Copy the overdose awareness article between "Hundreds gathered in" and "in the future.", inclusive, replacing "concerned citizens" with "local residents".

§ **READING TEXT**
= = = =
Hundreds gathered in Stroudsburg on Wednesday evening to share their experiences and spread awareness about drug overdoses on International Overdose Awareness Day.
STROUDSBURG | Aug. 31, 2022, was International Overdose Awareness Day. Hundreds of concerned citizens gathered at the Wesleyan Church to spread awareness and show their support at the Overdose Awareness Memorial Drive. Some came to share experiences, either their own or with someone they care for who has personally dealt with addiction. Others came out to honor loved ones lost. And others came out to learn more about what they can do to prevent these unnecessary losses from occurring in the future.
The event was organized by Deborah Hartley of Ray of Hope For Addiction to honor those who have been lost to accidental overdose or struggle with opioid addiction. Hartley lost her 34-year-old son, Ray, to an overdose in 2017. Several area nonprofits set up tables offering resources and handing out the life-saving overdose medication naloxone before a 2-mile memorial drive and a candlelight vigil. Several high-profile officials were in attendance. WATCH VIDEO.
= = = =
§ **GIVEN INFORMATION**
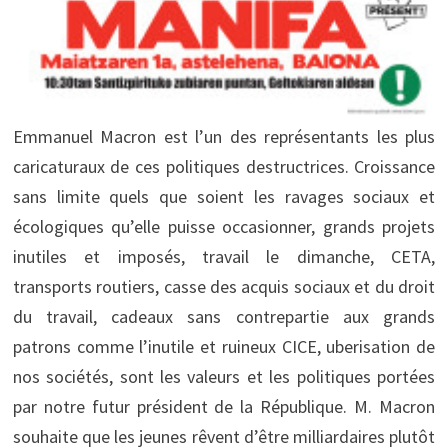
Emmanuel Macron est l’un des représentants les plus
caricaturaux de ces politiques destructrices. Croissance
sans limite quels que soient les ravages sociaux et
écologiques qu’elle puisse occasionner, grands projets
inutiles et imposés, travail le dimanche, CETA,
transports routiers, casse des acquis sociaux et du droit
du travail, cadeaux sans contrepartie aux grands
patrons comme l’inutile et ruineux CICE, uberisation de
nos sociétés, sont les valeurs et les politiques portées
par notre futur président de la République. M. Macron
souhaite que les jeunes rêvent d’être milliardaires plutôt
= = = =
§ **ANSWER SECTION**
Hundreds gathered in Stroudsburg on Wednesday evening to share their experiences and spread awareness about drug overdoses on International Overdose Awareness Day.
STROUDSBURG | Aug. 31, 2022, was International Overdose Awareness Day. Hundreds of local residents gathered at the Wesleyan Church to spread awareness and show their support at the Overdose Awareness Memorial Drive. Some came to share experiences, either their own or with someone they care for who has personally dealt with addiction. Others came out to honor loved ones lost. And others came out to learn more about what they can do to prevent these unnecessary losses from occurring in the future.